McGowan, who once worked as PIC of tax technology at Deloitte and global CIO of KPMG, recently connected with INSIDE Public Accounting to talk about the transformation possibilities, noting that the Big 4 are moving fast, making announcements seemingly weekly on investments into the technology and partnerships with Microsoft to keep data private and secure through its Azure cloud computing program. “I definitely think you see them moving out in front in this area, but I think the market will eventually catch up.”
The biggest frustration for firms is what McGowan calls data wrangling – collecting documents from clients, such as W2s or trial balances, and inputting them into the system. McGowan foresees firms improving efficiency by moving beyond traditional Optical Character Recognition (OCR), which involves converting scanned tax documents into a machine-readable format, to the more accurate and advanced data extraction of Intelligent Document Processing (IDP).

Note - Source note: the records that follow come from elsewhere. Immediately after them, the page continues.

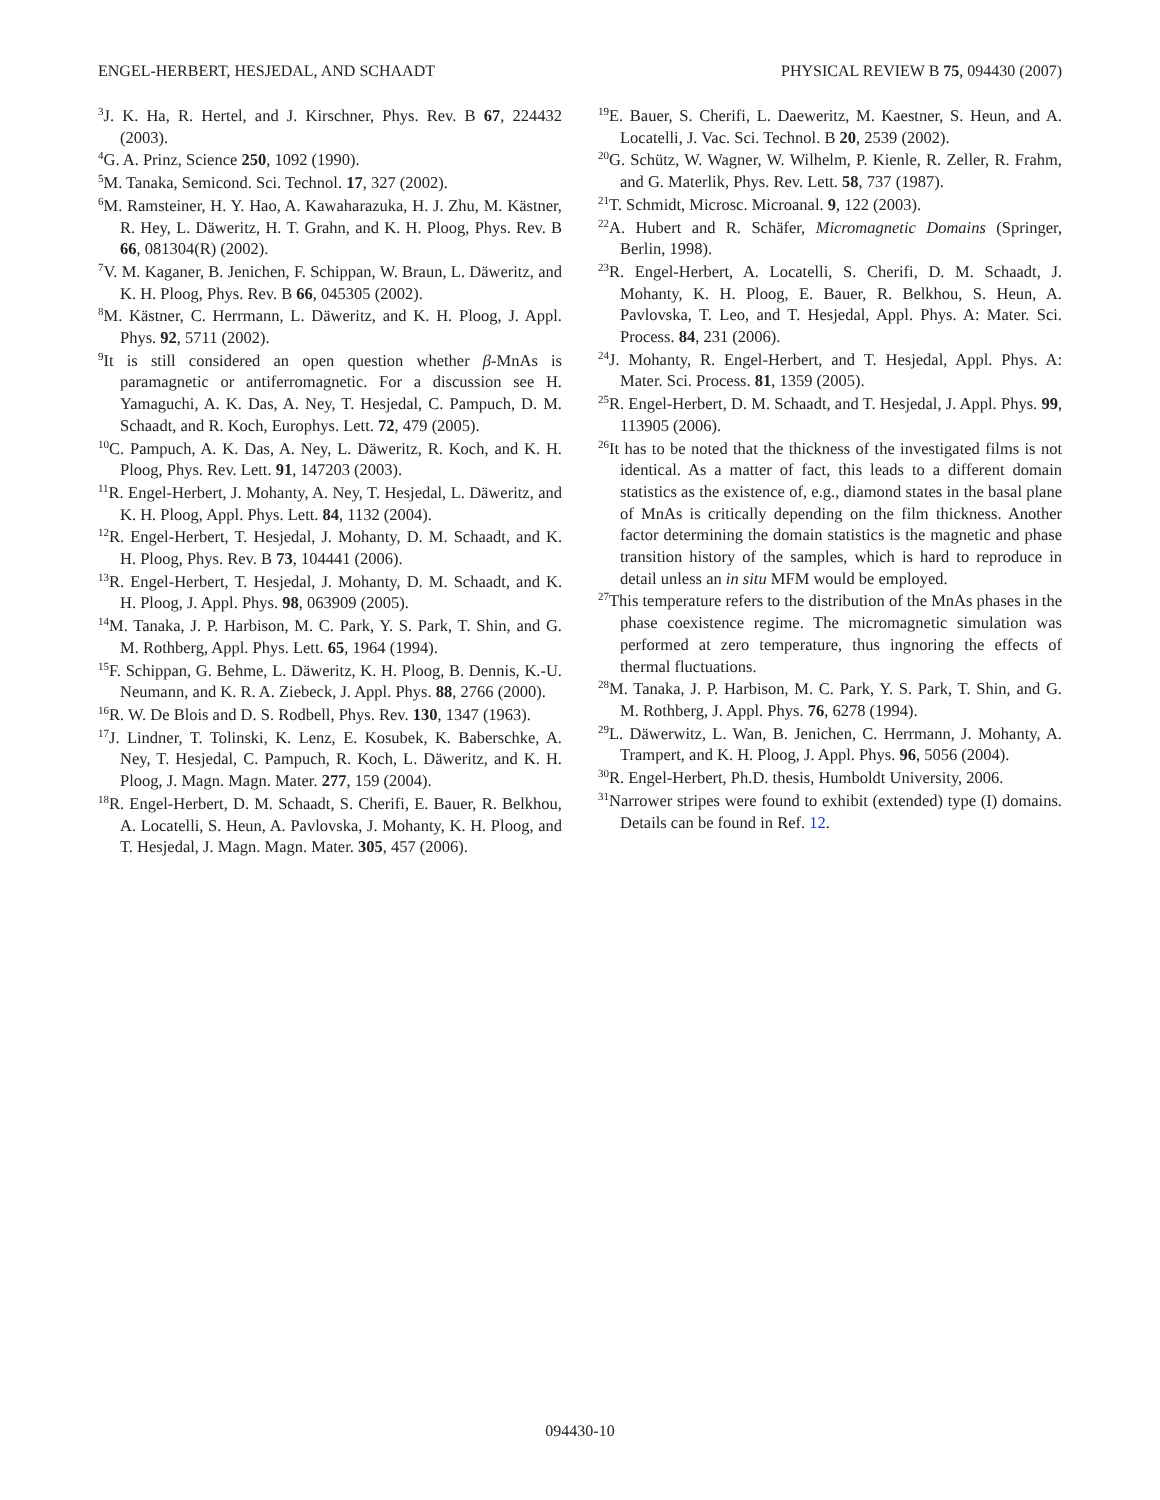ENGEL-HERBERT, HESJEDAL, AND SCHAADT PHYSICAL REVIEW B 75, 094430 (2007)
<sup>3</sup> J. K. Ha, R. Hertel, and J. Kirschner, Phys. Rev. B 67, 224432 (2003).
<sup>4</sup> G. A. Prinz, Science 250, 1092 (1990).
<sup>5</sup> M. Tanaka, Semicond. Sci. Technol. 17, 327 (2002).
<sup>6</sup> M. Ramsteiner, H. Y. Hao, A. Kawaharazuka, H. J. Zhu, M. Kästner, R. Hey, L. Däweritz, H. T. Grahn, and K. H. Ploog, Phys. Rev. B 66, 081304(R) (2002).
<sup>7</sup> V. M. Kaganer, B. Jenichen, F. Schippan, W. Braun, L. Däweritz, and K. H. Ploog, Phys. Rev. B 66, 045305 (2002).
<sup>8</sup> M. Kästner, C. Herrmann, L. Däweritz, and K. H. Ploog, J. Appl. Phys. 92, 5711 (2002).
<sup>9</sup> It is still considered an open question whether β-MnAs is paramagnetic or antiferromagnetic. For a discussion see H. Yamaguchi, A. K. Das, A. Ney, T. Hesjedal, C. Pampuch, D. M. Schaadt, and R. Koch, Europhys. Lett. 72, 479 (2005).
<sup>10</sup>C. Pampuch, A. K. Das, A. Ney, L. Däweritz, R. Koch, and K. H. Ploog, Phys. Rev. Lett. 91, 147203 (2003).
<sup>11</sup> R. Engel-Herbert, J. Mohanty, A. Ney, T. Hesjedal, L. Däweritz, and K. H. Ploog, Appl. Phys. Lett. 84, 1132 (2004).
<sup>12</sup> R. Engel-Herbert, T. Hesjedal, J. Mohanty, D. M. Schaadt, and K. H. Ploog, Phys. Rev. B 73, 104441 (2006).
<sup>13</sup> R. Engel-Herbert, T. Hesjedal, J. Mohanty, D. M. Schaadt, and K. H. Ploog, J. Appl. Phys. 98, 063909 (2005).
<sup>14</sup> M. Tanaka, J. P. Harbison, M. C. Park, Y. S. Park, T. Shin, and G. M. Rothberg, Appl. Phys. Lett. 65, 1964 (1994).
<sup>15</sup>F. Schippan, G. Behme, L. Däweritz, K. H. Ploog, B. Dennis, K.-U. Neumann, and K. R. A. Ziebeck, J. Appl. Phys. 88, 2766 (2000).
<sup>16</sup> R. W. De Blois and D. S. Rodbell, Phys. Rev. 130, 1347 (1963).
<sup>17</sup> J. Lindner, T. Tolinski, K. Lenz, E. Kosubek, K. Baberschke, A. Ney, T. Hesjedal, C. Pampuch, R. Koch, L. Däweritz, and K. H. Ploog, J. Magn. Magn. Mater. 277, 159 (2004).
<sup>18</sup> R. Engel-Herbert, D. M. Schaadt, S. Cherifi, E. Bauer, R. Belkhou, A. Locatelli, S. Heun, A. Pavlovska, J. Mohanty, K. H. Ploog, and T. Hesjedal, J. Magn. Magn. Mater. 305, 457 (2006).
<sup>19</sup> E. Bauer, S. Cherifi, L. Daeweritz, M. Kaestner, S. Heun, and A. Locatelli, J. Vac. Sci. Technol. B 20, 2539 (2002).
<sup>20</sup> G. Schütz, W. Wagner, W. Wilhelm, P. Kienle, R. Zeller, R. Frahm, and G. Materlik, Phys. Rev. Lett. 58, 737 (1987).
<sup>21</sup> T. Schmidt, Microsc. Microanal. 9, 122 (2003).
<sup>22</sup> A. Hubert and R. Schäfer, Micromagnetic Domains (Springer, Berlin, 1998).
<sup>23</sup> R. Engel-Herbert, A. Locatelli, S. Cherifi, D. M. Schaadt, J. Mohanty, K. H. Ploog, E. Bauer, R. Belkhou, S. Heun, A. Pavlovska, T. Leo, and T. Hesjedal, Appl. Phys. A: Mater. Sci. Process. 84, 231 (2006).
<sup>24</sup> J. Mohanty, R. Engel-Herbert, and T. Hesjedal, Appl. Phys. A: Mater. Sci. Process. 81, 1359 (2005).
<sup>25</sup> R. Engel-Herbert, D. M. Schaadt, and T. Hesjedal, J. Appl. Phys. 99, 113905 (2006).
<sup>26</sup> It has to be noted that the thickness of the investigated films is not identical. As a matter of fact, this leads to a different domain statistics as the existence of, e.g., diamond states in the basal plane of MnAs is critically depending on the film thickness. Another factor determining the domain statistics is the magnetic and phase transition history of the samples, which is hard to reproduce in detail unless an in situ MFM would be employed.
<sup>27</sup> This temperature refers to the distribution of the MnAs phases in the phase coexistence regime. The micromagnetic simulation was performed at zero temperature, thus ingnoring the effects of thermal fluctuations.
<sup>28</sup> M. Tanaka, J. P. Harbison, M. C. Park, Y. S. Park, T. Shin, and G. M. Rothberg, J. Appl. Phys. 76, 6278 (1994).
<sup>29</sup> L. Däwerwitz, L. Wan, B. Jenichen, C. Herrmann, J. Mohanty, A. Trampert, and K. H. Ploog, J. Appl. Phys. 96, 5056 (2004).
<sup>30</sup> R. Engel-Herbert, Ph.D. thesis, Humboldt University, 2006.
<sup>31</sup> Narrower stripes were found to exhibit (extended) type (I) domains. Details can be found in Ref. 12.
094430-10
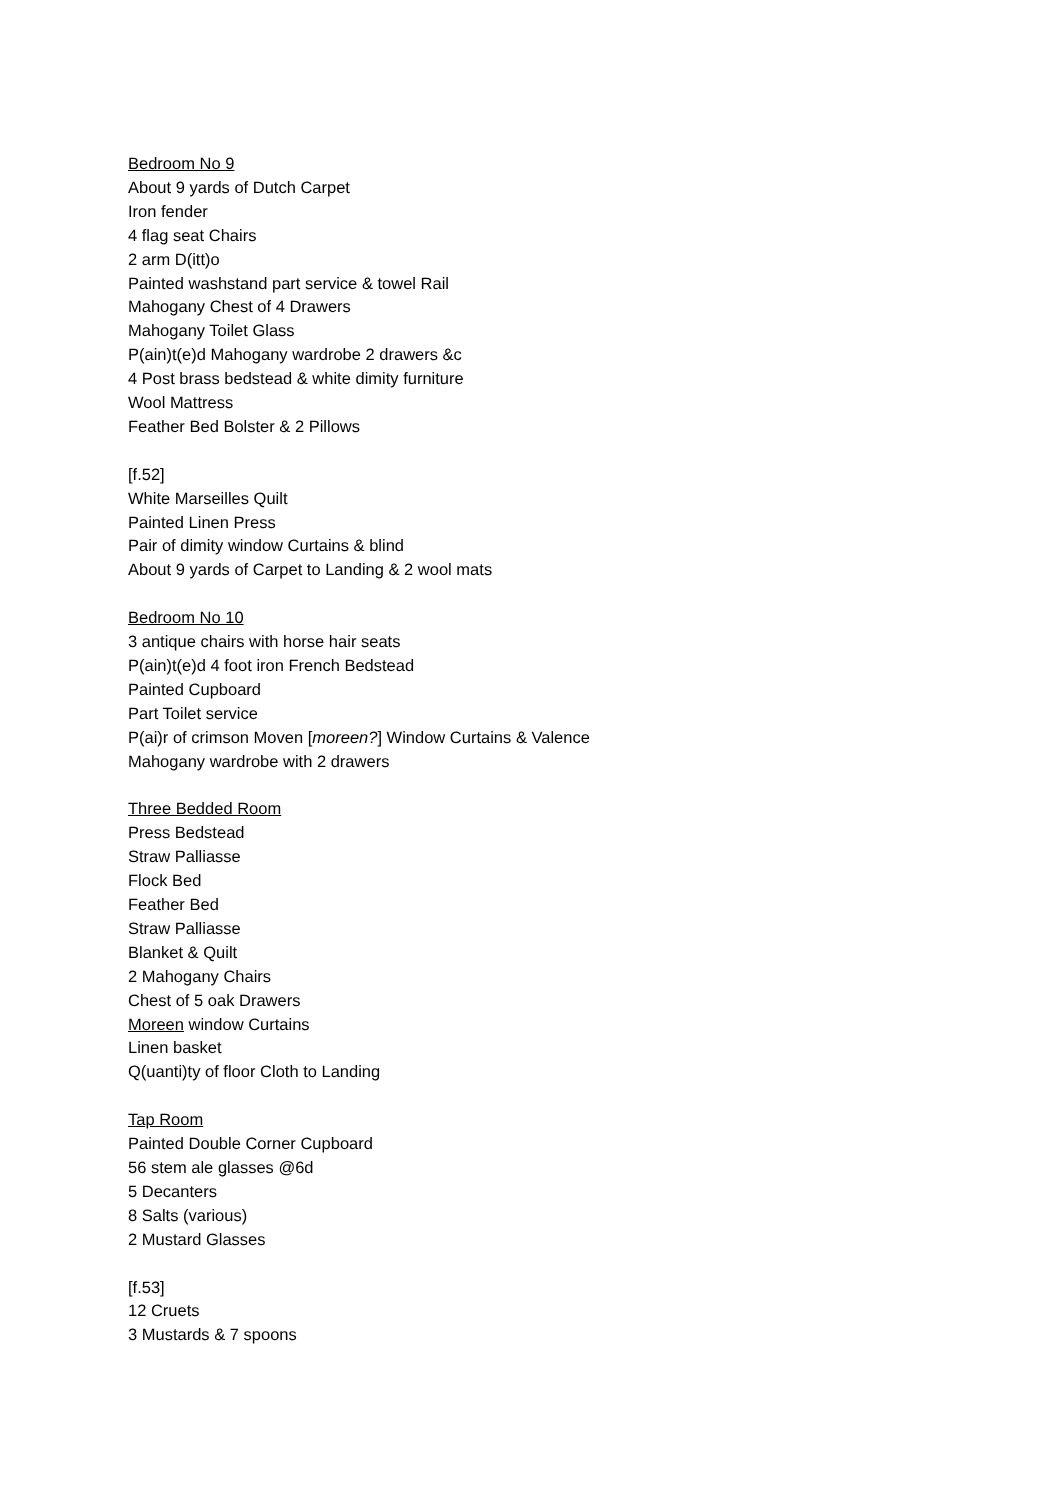Bedroom No 9
About 9 yards of Dutch Carpet
Iron fender
4 flag seat Chairs
2 arm D(itt)o
Painted washstand part service & towel Rail
Mahogany Chest of 4 Drawers
Mahogany Toilet Glass
P(ain)t(e)d Mahogany wardrobe 2 drawers &c
4 Post brass bedstead & white dimity furniture
Wool Mattress
Feather Bed Bolster & 2 Pillows
[f.52]
White Marseilles Quilt
Painted Linen Press
Pair of dimity window Curtains & blind
About 9 yards of Carpet to Landing & 2 wool mats
Bedroom No 10
3 antique chairs with horse hair seats
P(ain)t(e)d 4 foot iron French Bedstead
Painted Cupboard
Part Toilet service
P(ai)r of crimson Moven [moreen?] Window Curtains & Valence
Mahogany wardrobe with 2 drawers
Three Bedded Room
Press Bedstead
Straw Palliasse
Flock Bed
Feather Bed
Straw Palliasse
Blanket & Quilt
2 Mahogany Chairs
Chest of 5 oak Drawers
Moreen window Curtains
Linen basket
Q(uanti)ty of floor Cloth to Landing
Tap Room
Painted Double Corner Cupboard
56 stem ale glasses @6d
5 Decanters
8 Salts (various)
2 Mustard Glasses
[f.53]
12 Cruets
3 Mustards & 7 spoons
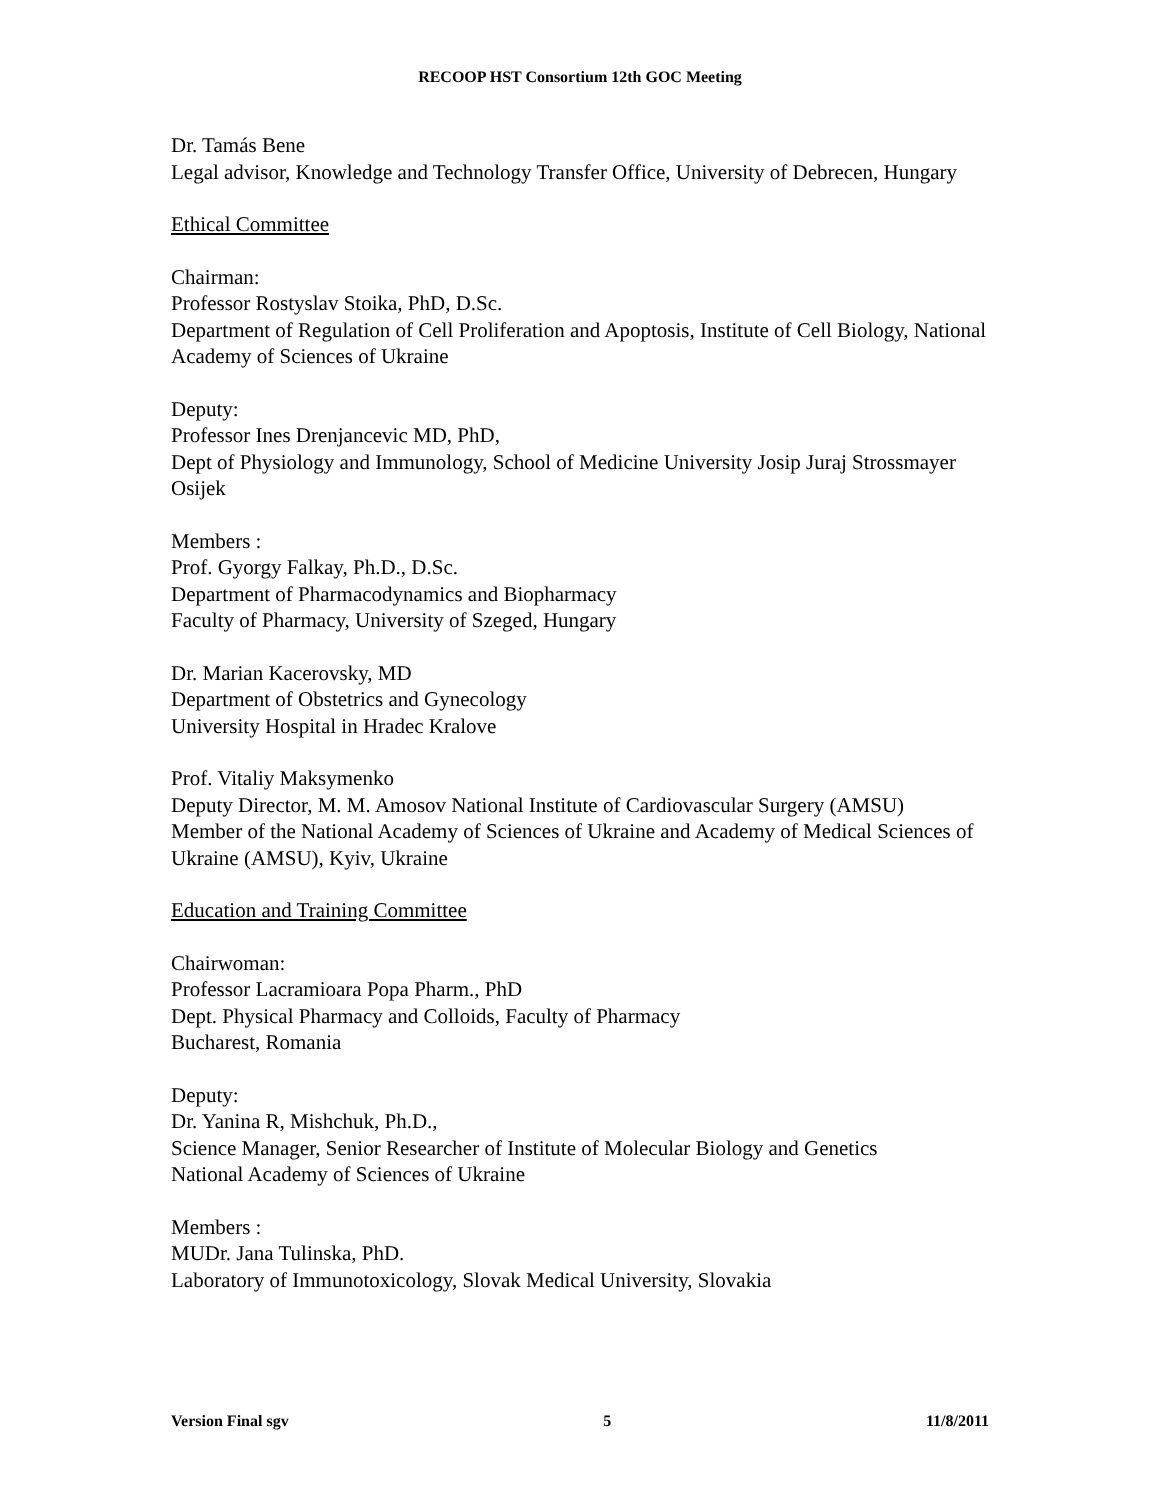RECOOP HST Consortium 12th GOC Meeting
Dr. Tamás Bene
Legal advisor, Knowledge and Technology Transfer Office, University of Debrecen, Hungary
Ethical Committee
Chairman:
Professor Rostyslav Stoika, PhD, D.Sc.
Department of Regulation of Cell Proliferation and Apoptosis, Institute of Cell Biology, National Academy of Sciences of Ukraine
Deputy:
Professor Ines Drenjancevic MD, PhD,
Dept of Physiology and Immunology, School of Medicine University Josip Juraj Strossmayer Osijek
Members :
Prof. Gyorgy Falkay, Ph.D., D.Sc.
Department of Pharmacodynamics and Biopharmacy
Faculty of Pharmacy, University of Szeged, Hungary
Dr. Marian Kacerovsky, MD
Department of Obstetrics and Gynecology
University Hospital in Hradec Kralove
Prof. Vitaliy Maksymenko
Deputy Director, M. M. Amosov National Institute of Cardiovascular Surgery (AMSU)
Member of the National Academy of Sciences of Ukraine and Academy of Medical Sciences of Ukraine (AMSU), Kyiv, Ukraine
Education and Training Committee
Chairwoman:
Professor Lacramioara Popa Pharm., PhD
Dept. Physical Pharmacy and Colloids, Faculty of Pharmacy
Bucharest, Romania
Deputy:
Dr. Yanina R, Mishchuk, Ph.D.,
Science Manager, Senior Researcher of Institute of Molecular Biology and Genetics
National Academy of Sciences of Ukraine
Members :
MUDr. Jana Tulinska, PhD.
Laboratory of Immunotoxicology, Slovak Medical University, Slovakia
Version Final sgv 5 11/8/2011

Automating tax and audit processes can lead to improved retention as well. “These people do not want to come out of college and be mapping trial balances, that’s just not what they want to be doing. They want to be advisors to their clients.”
He adds, “We’ve had some firms tell us that people have gotten so frustrated that they’ve quit the firm. They’re not quitting and going to another firm, they’re quitting the industry – that’s how acute the problem is.”
Another promise of generative AI for firms is the prospect of making themselves more accessible to clients. He notes that firms can have four or five portals or systems for clients to input data or interact with the firm, yet they’d prefer “a single pane of glass” into their information. It’s also attractive to employees, who won’t have to navigate 10 applications, 10 windows on their screen and four monitors to do their jobs, he says.
HubSync is working on incorporating natural language processing into its platform so that users can type a question into a dashboard such as, “Show me what my tax liability is going to be next year?” The dashboard would provide user-friendly information and visuals.
Still, McGowan does not believe AI tools will end up pushing tax or audit professionals out of their jobs. “Humans are still going to need to be involved to validate. At this stage you’re not going to have a tax return that will be automatically prepared.” Even with large language models you still need humans in the loop, he says, but there’s still a big opportunity to take hours out of the equation with AI.
“Down the road I am extremely bullish on search, document management, analytics, data wrangling … all of these areas are huge pain points in the industry. I think you’re going to continue to see things evolve and accelerate in a significant way, and firms are going to be able to utilize this technology to really just change the digital interaction with the client, be more effective and help with the talent situation.”